MorningWord 2/6/17: Does Amazon Dream of Electric Shoppers?

by Dan February 6, 2017 9:32 am • FREE ACCESS

Amazon is coming. No matter what your established business model is, no matter whether it’s online or offline, you name it. If the product or service has some sort of structured data component, and there is the opportunity for automation of the processes related to delivering said product or service. Then they are coming for you.

At the dawn of the eCommerce age in the 1990s Amazon set its sights on Book and Music stores. For the most part they have both been decimated, and the product digitized. Oddly 20 years on, Amazon is now opening a bookstore in the middle of Manhattan, per Recode.net:

The mammoth online retailer is opening a brick-and-mortar bookstore inside Manhattan’s Time Warner Center at some point in 2017, a spokesperson said. The store will join retailers such as J. Crew, Diesel and Microsoft inside the Shops at Columbus Circle, an indoor mall that also features high-end restaurants. Defunct bookstore chain Borders once operated a location in the same mall.

And, back in December, after a successful launch of their local delivery services Amazon Prime Now, Prime Pantry and Fresh Delivery, the company introduced the idea of bricks and mortar grocery stores, but not like ones you have ever been in. Per the Washington Post (which Amazon founder and CEO Jeff Bezos owns):

The store will be powered by a web of technology that allows customers to fill their shopping bags and walk out without going through a checkout process, a concept that has long been discussed in the retail industry but that has not been implemented at major U.S. stores. The idea is that it will shave time off the shopping experience.

Here’s how Amazon Go will work: Customers download an app and then swipe their smartphones as they walk through the store’s entrance. Then they start picking up groceries. In a process that the company does not describe except to say that it involves computer vision, machine learning and artificial intelligence, every item the shoppers tuck into their bags or carts is tracked on the phone. If an item is put back on the shelf, it’s deleted. As shoppers exit, their bill is calculated, a digital receipt appears on their phones, and their Amazon account is charged. This video produced by the company offers visuals that might help you imagine what that will look like.
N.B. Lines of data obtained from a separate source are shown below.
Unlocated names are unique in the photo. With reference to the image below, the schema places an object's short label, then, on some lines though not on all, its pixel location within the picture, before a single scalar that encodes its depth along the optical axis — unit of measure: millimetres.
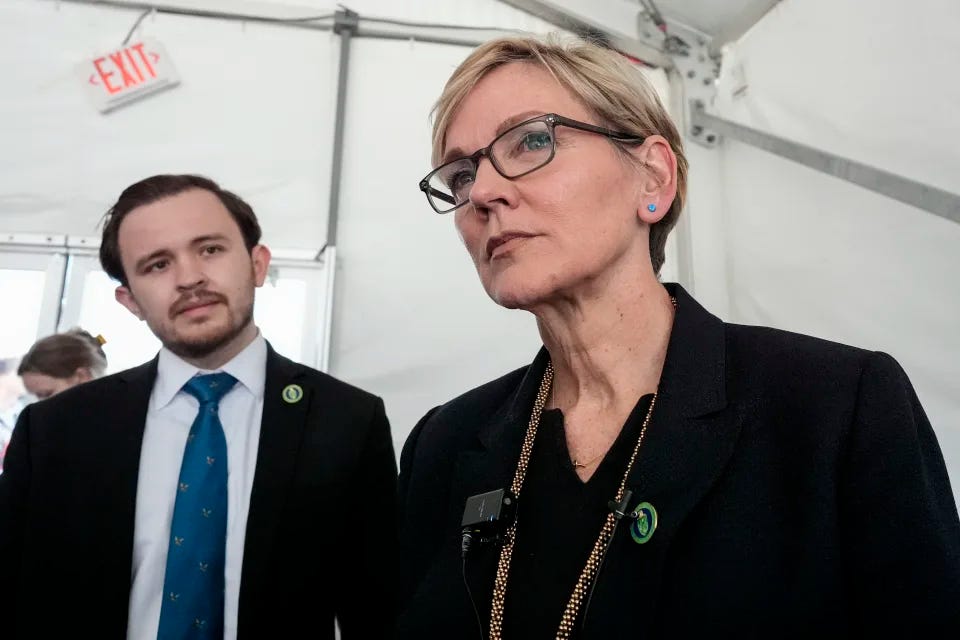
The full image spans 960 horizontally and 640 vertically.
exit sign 2850
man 1210
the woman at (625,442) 650
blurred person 2363
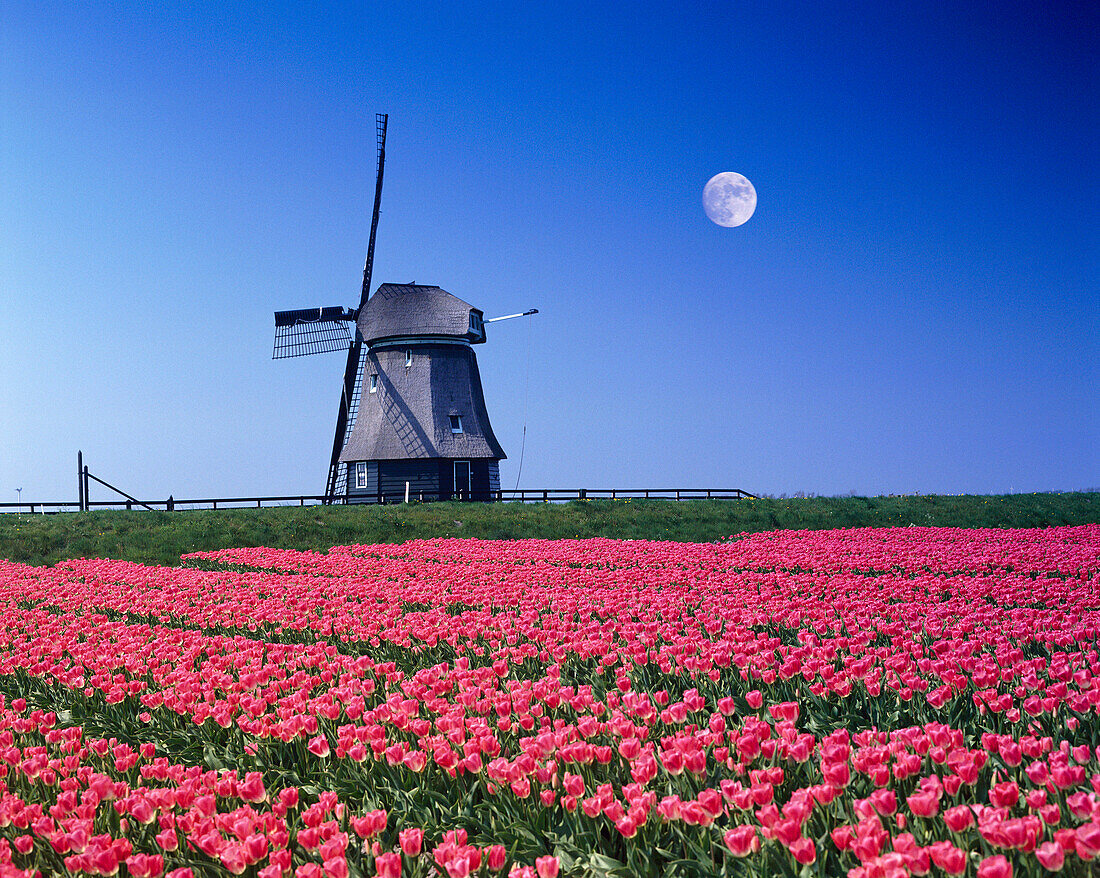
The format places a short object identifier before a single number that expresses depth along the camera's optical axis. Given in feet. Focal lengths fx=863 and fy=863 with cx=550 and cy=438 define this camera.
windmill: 115.96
Last night the New York Post highlighted the potential for Amazon to not only take on quick stop convenience grocery stores, but also stores “that could span anywhere between 10,000 and 40,000 square feet” and “Amazon will utilize technology to minimize labor” , which could call “for staff to max out at 10 workers per location during any given shift”.

While investors might immediately think this could be the end of Whole Foods Markets (WFM) and smaller rivals like Sprouts Farmers Markets (SFM), it might make sense for AMZN to purchase the infrastructure and re-automate the stores in locations that consumers are already conditioned to go to.

For instance, SFM operates 220 stores in about a dozen states that include two of the most populous in the U.S. (California and Texas) ranging from 28,000 to 30,000 square feet, with 20,000 employees. The company has about $4 billion in annual sales, that grew 12% in 2016, down from 21% yoy growth in 2015. It’s not just Amazon coming for your grocery store, but big box retailers like Costco, Target and Walmart, and that’s really who Amazon is pitted against, not to mention Kroger that operates nearly 4,000 stores in 35 states nationwide, with $155 billion in trailing 12 month sales. So Amazon’s move has little to do with the likes of WFM or SFM as they have bigger fish to fry, but both will be swept up in the disruption, and one of the two could even be a means to an end for Amazon in their broader grocery battle.

SFM and WFM’s stocks are absolute train-wrecks with SFM down 60% and WFM down 55% from their 2013 all time highs, and it’s starting to feel like M&A is their only way out (maybe among themselves first) of what appears to be a death rattle for this segment of grocery. Both report earnings later this month, we will be sure to check back on both.